Recorded data
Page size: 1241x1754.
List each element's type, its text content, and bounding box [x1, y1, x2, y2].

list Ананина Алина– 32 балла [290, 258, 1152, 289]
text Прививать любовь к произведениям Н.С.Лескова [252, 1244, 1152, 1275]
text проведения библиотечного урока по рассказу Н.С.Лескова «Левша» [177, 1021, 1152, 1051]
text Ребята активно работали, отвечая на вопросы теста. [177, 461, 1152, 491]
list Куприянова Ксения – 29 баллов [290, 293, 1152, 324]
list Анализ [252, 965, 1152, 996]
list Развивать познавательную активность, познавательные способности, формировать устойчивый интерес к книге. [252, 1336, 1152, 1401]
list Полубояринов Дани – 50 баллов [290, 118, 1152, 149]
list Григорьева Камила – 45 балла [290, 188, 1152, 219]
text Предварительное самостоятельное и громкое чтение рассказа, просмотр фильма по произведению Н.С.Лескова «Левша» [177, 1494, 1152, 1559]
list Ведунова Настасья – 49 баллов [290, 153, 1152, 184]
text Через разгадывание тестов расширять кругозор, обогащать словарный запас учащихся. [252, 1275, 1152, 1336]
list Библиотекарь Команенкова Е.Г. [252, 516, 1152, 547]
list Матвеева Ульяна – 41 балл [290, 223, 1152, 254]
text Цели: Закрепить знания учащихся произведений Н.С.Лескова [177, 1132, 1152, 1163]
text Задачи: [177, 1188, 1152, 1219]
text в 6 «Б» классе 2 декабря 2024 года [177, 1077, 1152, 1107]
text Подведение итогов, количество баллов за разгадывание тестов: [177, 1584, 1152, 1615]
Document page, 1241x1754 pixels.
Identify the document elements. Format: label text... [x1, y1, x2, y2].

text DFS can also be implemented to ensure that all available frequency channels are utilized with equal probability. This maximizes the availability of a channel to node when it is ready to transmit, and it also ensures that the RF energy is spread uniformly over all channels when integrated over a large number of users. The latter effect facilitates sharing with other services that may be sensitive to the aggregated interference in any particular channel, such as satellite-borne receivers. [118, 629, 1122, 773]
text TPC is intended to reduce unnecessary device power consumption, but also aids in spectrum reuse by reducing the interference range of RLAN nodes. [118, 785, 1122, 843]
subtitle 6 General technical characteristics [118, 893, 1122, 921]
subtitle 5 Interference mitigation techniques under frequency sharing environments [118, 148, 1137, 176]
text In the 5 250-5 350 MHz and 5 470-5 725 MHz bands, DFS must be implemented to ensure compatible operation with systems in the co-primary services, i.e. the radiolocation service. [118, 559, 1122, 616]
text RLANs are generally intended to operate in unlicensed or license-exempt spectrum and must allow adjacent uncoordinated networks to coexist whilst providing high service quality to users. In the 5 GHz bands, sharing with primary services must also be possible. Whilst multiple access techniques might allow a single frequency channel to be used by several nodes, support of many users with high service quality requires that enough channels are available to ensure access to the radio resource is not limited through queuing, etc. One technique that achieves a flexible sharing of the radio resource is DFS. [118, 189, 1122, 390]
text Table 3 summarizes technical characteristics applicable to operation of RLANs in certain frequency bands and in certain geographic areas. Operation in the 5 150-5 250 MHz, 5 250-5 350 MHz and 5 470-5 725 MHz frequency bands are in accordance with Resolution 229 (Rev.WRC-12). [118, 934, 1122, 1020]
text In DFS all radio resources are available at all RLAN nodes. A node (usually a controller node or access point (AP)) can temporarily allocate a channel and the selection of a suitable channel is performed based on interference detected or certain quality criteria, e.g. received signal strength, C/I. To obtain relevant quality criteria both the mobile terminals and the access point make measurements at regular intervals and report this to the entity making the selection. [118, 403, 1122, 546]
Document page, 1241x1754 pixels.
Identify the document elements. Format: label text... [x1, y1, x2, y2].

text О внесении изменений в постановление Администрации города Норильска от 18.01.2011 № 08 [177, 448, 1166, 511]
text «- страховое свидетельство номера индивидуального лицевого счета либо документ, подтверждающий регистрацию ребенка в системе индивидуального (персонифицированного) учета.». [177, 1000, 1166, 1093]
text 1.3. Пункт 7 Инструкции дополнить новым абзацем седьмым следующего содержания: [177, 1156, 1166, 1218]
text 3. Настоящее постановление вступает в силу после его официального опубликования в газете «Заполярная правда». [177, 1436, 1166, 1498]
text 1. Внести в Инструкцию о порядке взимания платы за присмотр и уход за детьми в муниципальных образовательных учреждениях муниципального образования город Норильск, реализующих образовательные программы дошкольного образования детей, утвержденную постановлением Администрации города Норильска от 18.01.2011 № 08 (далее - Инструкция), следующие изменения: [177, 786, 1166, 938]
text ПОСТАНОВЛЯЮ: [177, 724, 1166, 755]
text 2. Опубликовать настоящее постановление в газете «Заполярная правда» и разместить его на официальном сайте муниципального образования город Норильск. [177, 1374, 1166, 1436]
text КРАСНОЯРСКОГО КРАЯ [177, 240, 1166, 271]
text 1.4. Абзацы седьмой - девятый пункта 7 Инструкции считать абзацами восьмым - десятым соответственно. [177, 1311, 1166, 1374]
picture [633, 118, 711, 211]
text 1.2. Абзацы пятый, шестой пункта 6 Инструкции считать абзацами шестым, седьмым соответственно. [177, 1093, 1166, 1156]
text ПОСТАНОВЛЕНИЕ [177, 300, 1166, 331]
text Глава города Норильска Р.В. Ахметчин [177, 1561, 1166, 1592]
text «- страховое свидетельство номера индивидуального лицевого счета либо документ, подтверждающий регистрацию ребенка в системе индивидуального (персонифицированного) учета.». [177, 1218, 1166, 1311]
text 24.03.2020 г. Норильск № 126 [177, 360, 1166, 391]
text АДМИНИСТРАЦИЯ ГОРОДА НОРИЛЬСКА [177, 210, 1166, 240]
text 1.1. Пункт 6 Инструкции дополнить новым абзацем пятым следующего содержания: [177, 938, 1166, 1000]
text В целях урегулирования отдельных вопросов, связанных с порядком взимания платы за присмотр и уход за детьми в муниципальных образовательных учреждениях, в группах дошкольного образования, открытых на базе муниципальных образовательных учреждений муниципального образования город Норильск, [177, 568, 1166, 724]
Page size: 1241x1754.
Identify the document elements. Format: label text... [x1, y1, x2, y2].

## Prompt:
Locate the lines above that contain "документ" and copy them.

## Reply:
text «- страховое свидетельство номера индивидуального лицевого счета либо документ, подтверждающий регистрацию ребенка в системе индивидуального (персонифицированного) учета.». [177, 1000, 1166, 1093]
text «- страховое свидетельство номера индивидуального лицевого счета либо документ, подтверждающий регистрацию ребенка в системе индивидуального (персонифицированного) учета.». [177, 1218, 1166, 1311]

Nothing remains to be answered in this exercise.